Running private lotteries attack

#1

Probably a naive question, but it will help with learning the system… Does anything prevent a malicious Eve from splitting their tokens into billions of smaller tokens, and then running the sortition on all of them…constantly… and then waiting to act badly until they happen to at some moment hold a sufficient number of votes to act decisively (and maliciously)?

#2

Dividing stake across multiple accounts does not increase your chance of winning lotteries or increase the weight of your stake.

#3

Dividing stake across multiple accounts does not increase your chance of winning lotteries or increase the weight of your stake.

This is a claim without any supporting argument, reference, or evidence. Please try, at least a little, to support your claim.

The discussion on page 28 of the white paper [https://arxiv.org/pdf/1607.01341.pdf] seems to say very clearly that the number of users (not the size of their stake) matters a great deal:
“A careful, Markov-chain-like analysis shows that, no matter what options the Adversary chooses
to make at round r −1, as long as he cannot inject new users in the system, he cannot decrease the
probability of an honest user to be the leader of round r + 40 much below h. This is the reason for
which we demand that the potential leaders of round r are users already existing in round r − k.”

My attack proposal was simply that moles may lay hidden for much longer than k rounds, acting benignly until cued (or having their account compromised) only much later.

#4

This is an interesting attack. A protocol that’s vulnerable to an adversary splitting stake is definitely not resilient against the Sybil attack, which is something that’s required of any permissionless cryptocurrency.

I believe that the Algorand protocol uses the output of the verifiable random function, weighted by stake, to sample from a binomial distribution. Due to the additivity of the binomial distribution, splitting stake should not increase a user’s chance of selection. I got that from section 5.1 of the following document: https://algorandcom.cdn.prismic.io/algorandcom%2Fa26acb80-b80c-46ff-a1ab-a8121f74f3a3_p51-gilad.pdf

Unfortunately the ideas are not all condensed into one paper, which makes things a bit harder to find.

Modulo stake-splitting, I believe that all of the inputs to cryptographic sortition are committed to in an unpredictable way well ahead of selection, which as you brought up is argued to be secure with the “Markov-chain-analysis”. By strong unforgability of the VRF, Eve needs to hold more than some fraction of the stake to control a committee with overwhelming probability.

I’m being a bit imprecise and vague here, so please let me know if this makes sense!

#5

To complement what @algorand-sybil said (which its username is funny for this thread discussion :slight_smile:).

The most important point of not injecting new users in the system is being completely sure that all the keys that participate in sortition with seed Qr, weren’t created knowing what the value of Qr was going to be.

An adversary can have an edge on predicting that some future seed has a particular value, thus can generate keys that will have an advantage in the sortition using that seed. That’s bad, and the additive property of the binomial distribution wouldn’t hold since this manipulated keys coins wouldn’t have the same chance of sortition success compared to others.
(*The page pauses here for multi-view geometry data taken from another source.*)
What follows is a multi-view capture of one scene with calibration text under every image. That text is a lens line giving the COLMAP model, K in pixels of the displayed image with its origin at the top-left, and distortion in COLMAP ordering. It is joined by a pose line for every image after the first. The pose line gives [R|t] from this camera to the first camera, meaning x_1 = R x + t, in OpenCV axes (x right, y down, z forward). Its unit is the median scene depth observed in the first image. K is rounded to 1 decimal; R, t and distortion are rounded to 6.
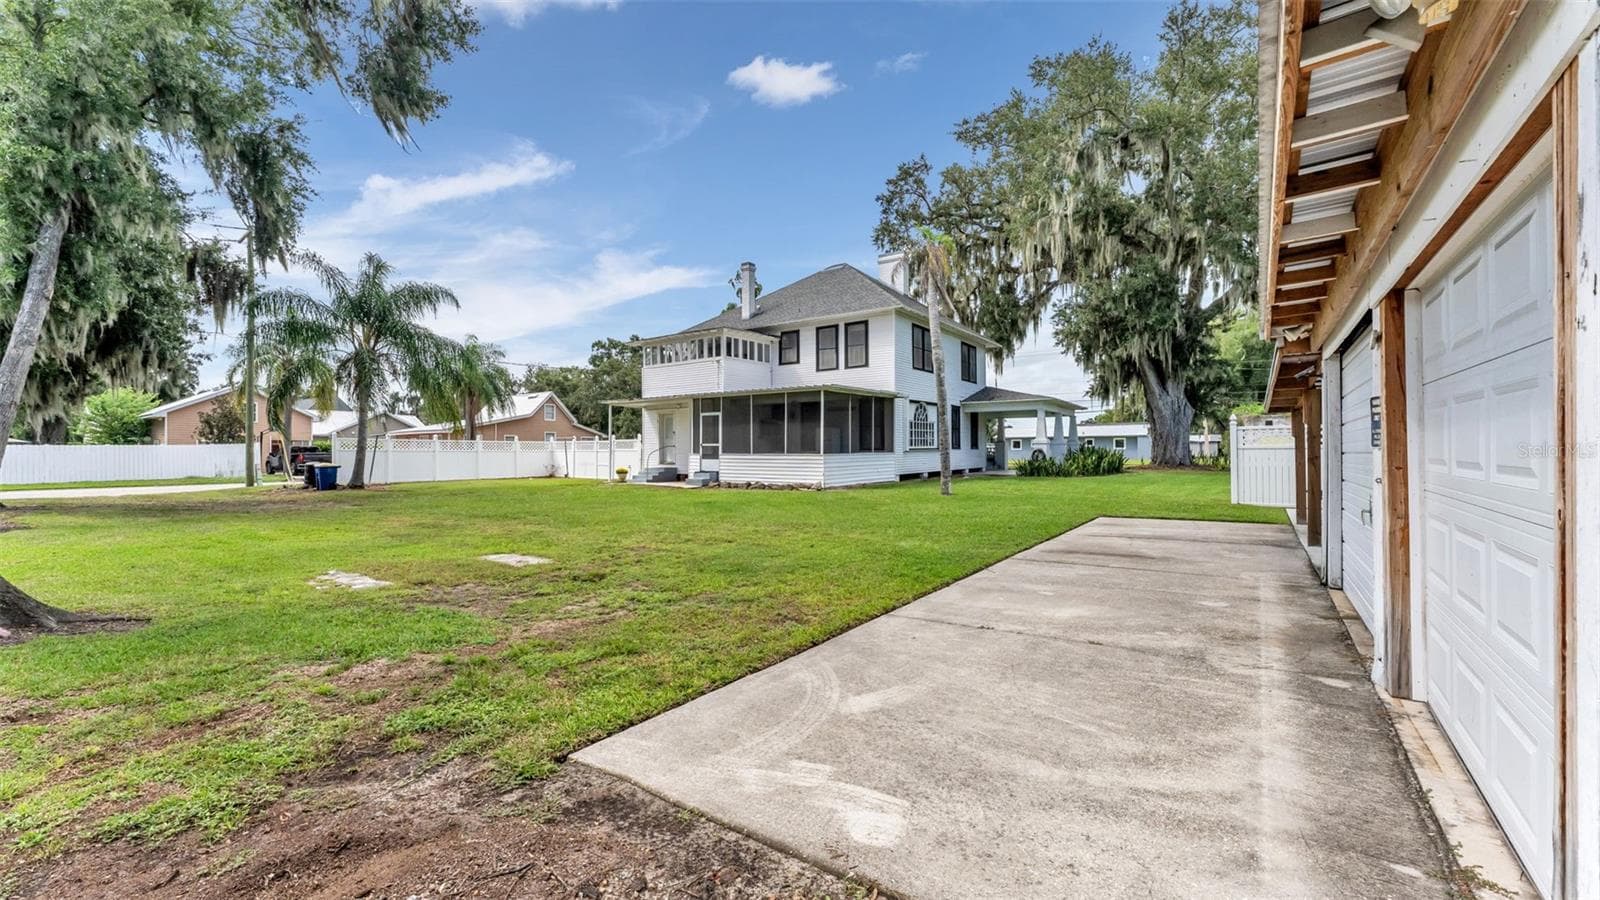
lens RADIAL K [[636.8, 0, 804.5], [0, 636.8, 452.9], [0, 0, 1]] dist [-0.000846, -0.000318]
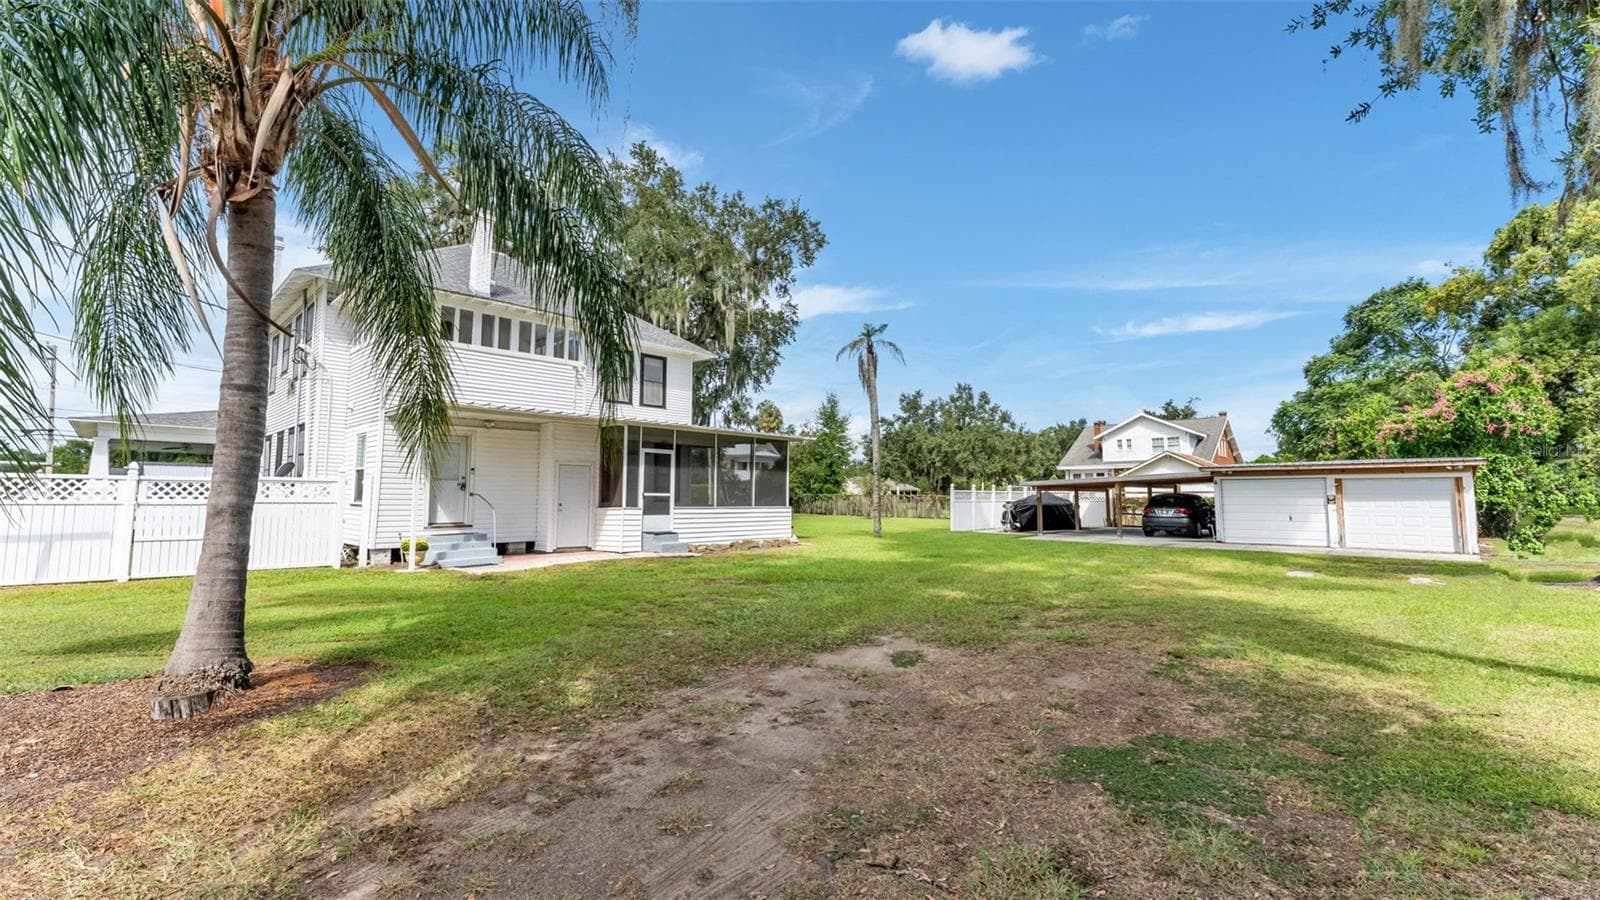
lens RADIAL K [[655.9, 0, 805.2], [0, 655.9, 448.0], [0, 0, 1]] dist [0.001106, 0.000058]
pose [[0.145631, 0.082149, 0.985922, -0.737622], [0.003424, 0.996499, -0.083536, -0.001963], [-0.989333, 0.015542, 0.144840, 0.635258]]
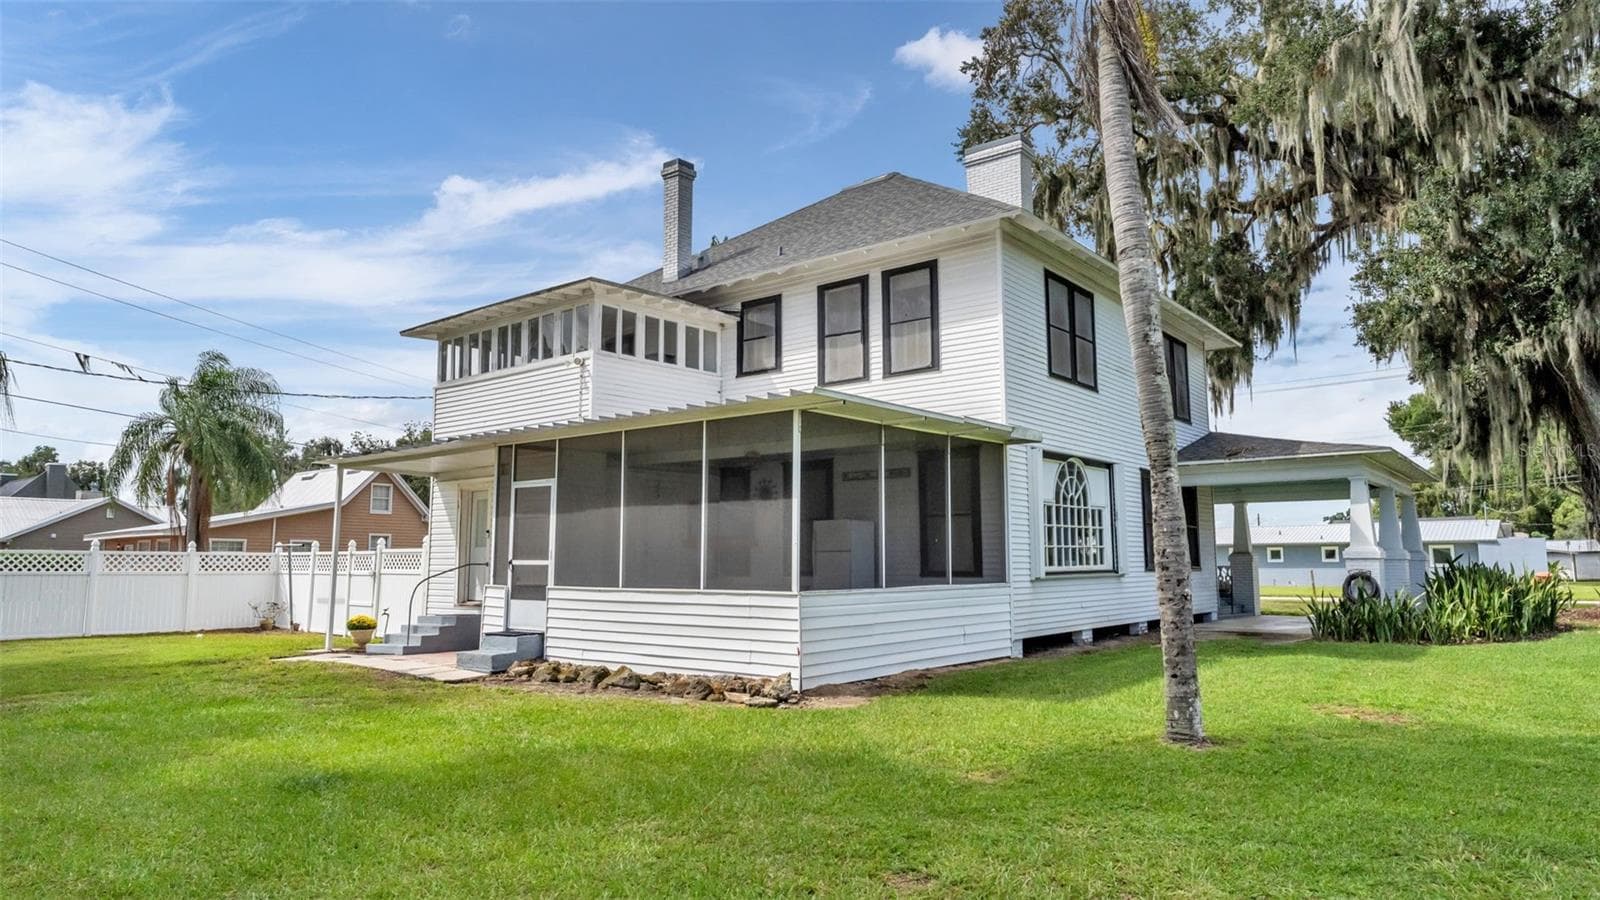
lens RADIAL K [[998.4, 0, 808.2], [0, 998.4, 446.3], [0, 0, 1]] dist [0.006406, 0.000871]
pose [[0.998183, -0.005490, -0.059996, 0.051427], [-0.001893, 0.992489, -0.122315, -0.007590], [0.060217, 0.122207, 0.990676, 0.344257]]
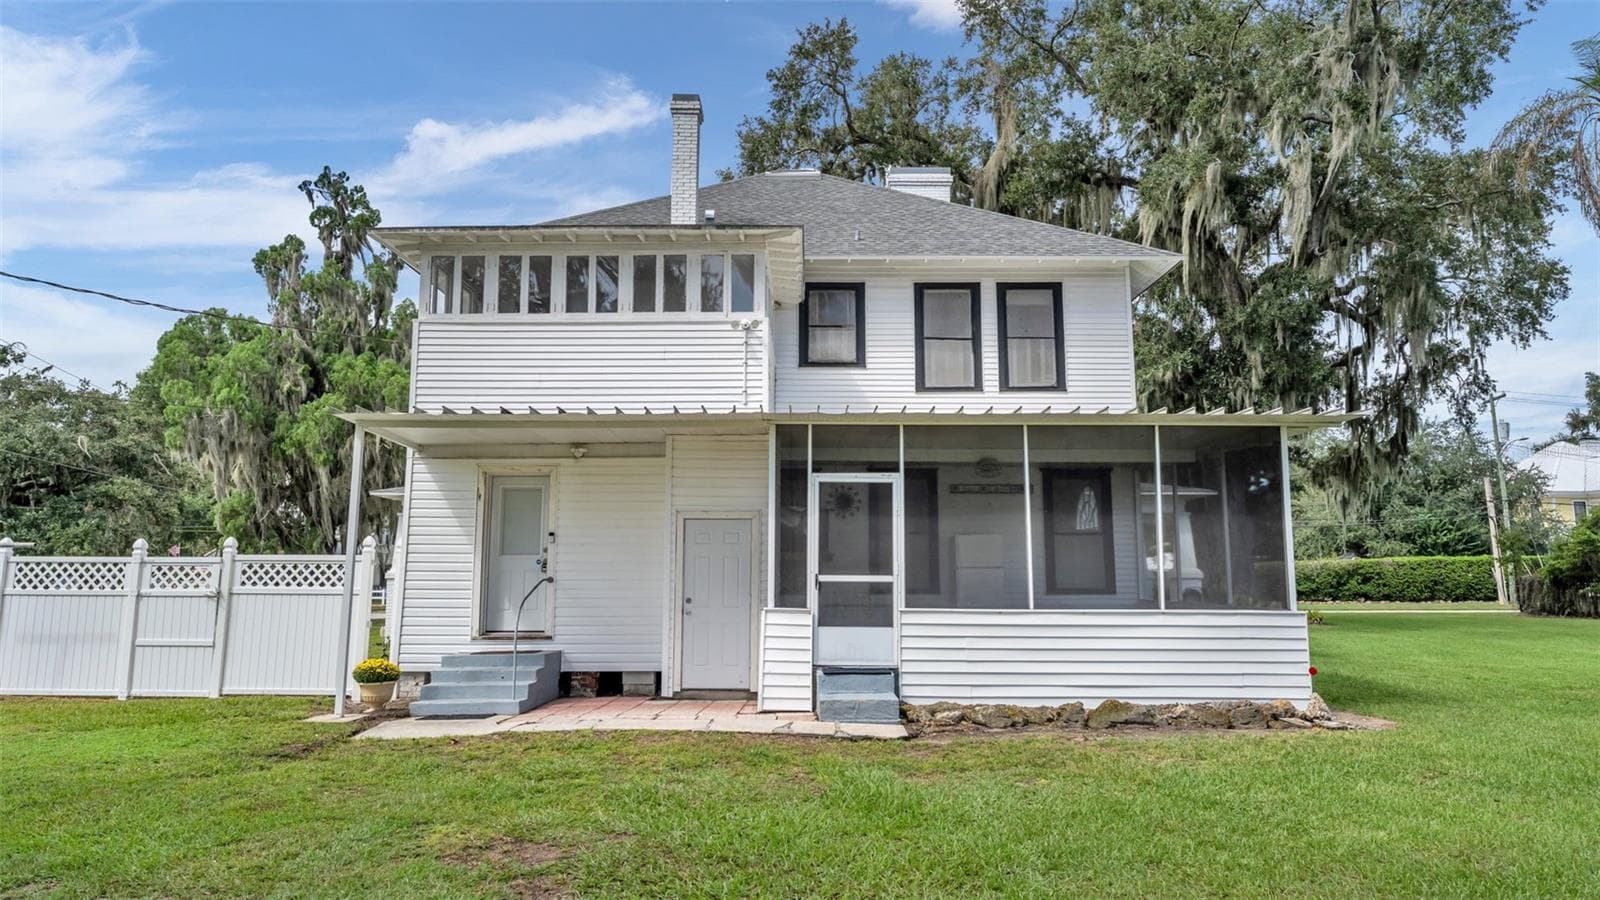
lens RADIAL K [[998.4, 0, 805.0], [0, 998.4, 438.8], [0, 0, 1]] dist [0.006406, 0.000871]
pose [[0.821829, 0.085818, 0.563234, -0.384956], [-0.003025, 0.989234, -0.146313, -0.007591], [-0.569726, 0.118540, 0.813241, 0.536872]]
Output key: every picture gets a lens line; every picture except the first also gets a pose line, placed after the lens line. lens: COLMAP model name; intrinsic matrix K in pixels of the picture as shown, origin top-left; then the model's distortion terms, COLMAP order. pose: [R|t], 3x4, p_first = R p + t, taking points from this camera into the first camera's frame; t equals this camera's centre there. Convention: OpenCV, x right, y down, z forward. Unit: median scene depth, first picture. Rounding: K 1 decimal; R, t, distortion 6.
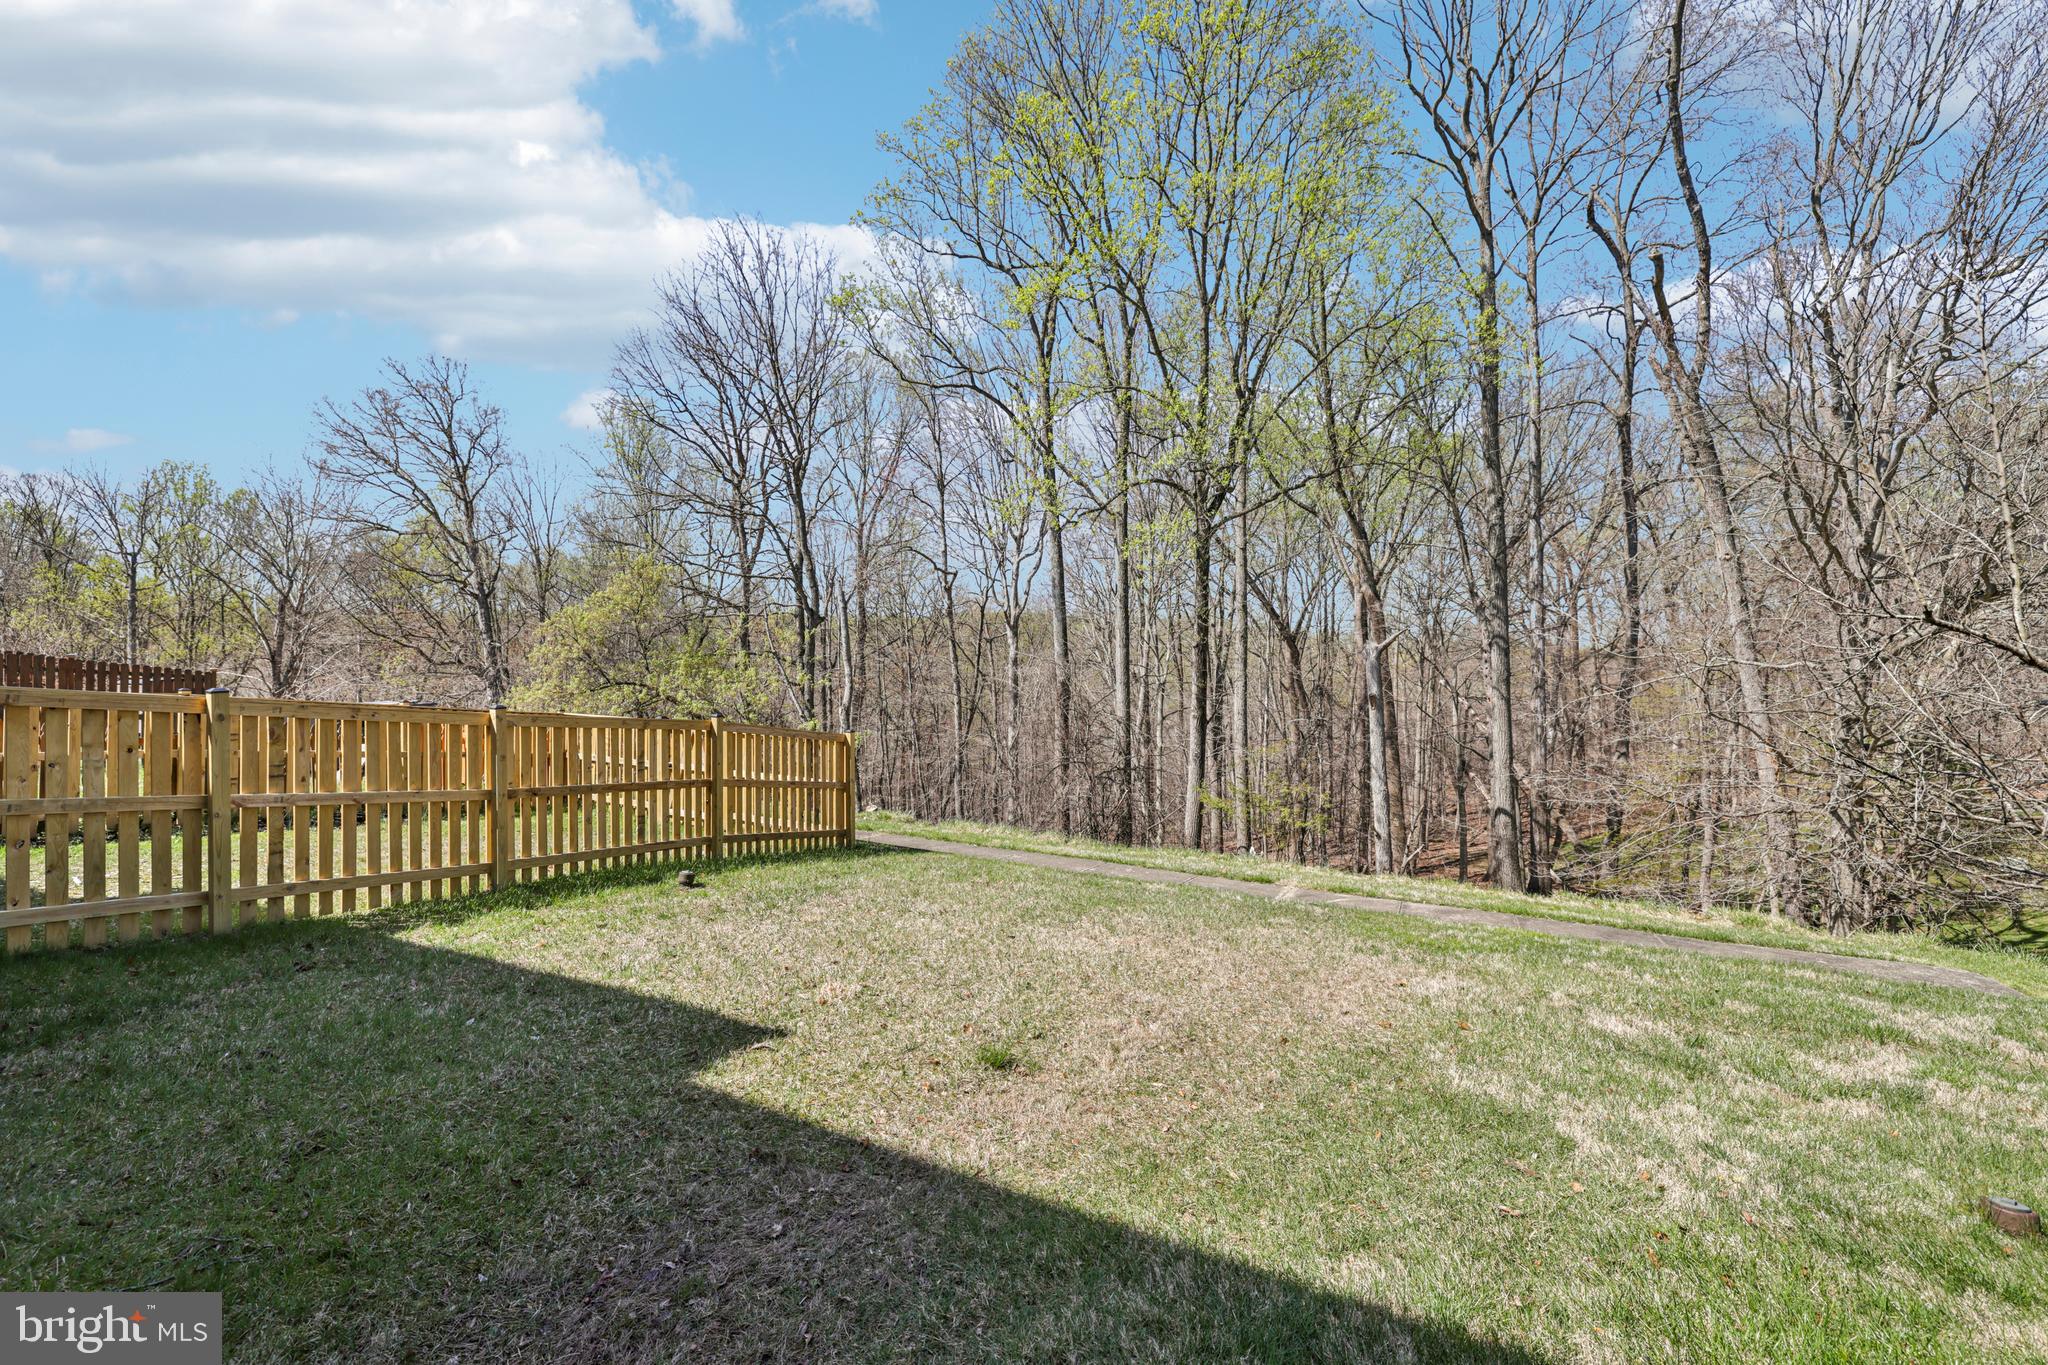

To fix this problem, when seed Qr is used for sortition, is safer only to consider keys created a long time ago were the value Qr couldn’t be better predicted than random. The sortition will be fair.

Considering your attack idea, the design is totally ok if you generate keys with a long time before admitting them to executing your attack. When you created them, you couldn’t predict what the value of the first seed would be, so your keys have the same chance of being selected as any other key in the system. And of course, an equal probability of having all that coins in only one key (due to additivity of binomial distribution).

Don’t take this as an official response since I also reconstructed knowledge merging various papers, but I hope can be useful.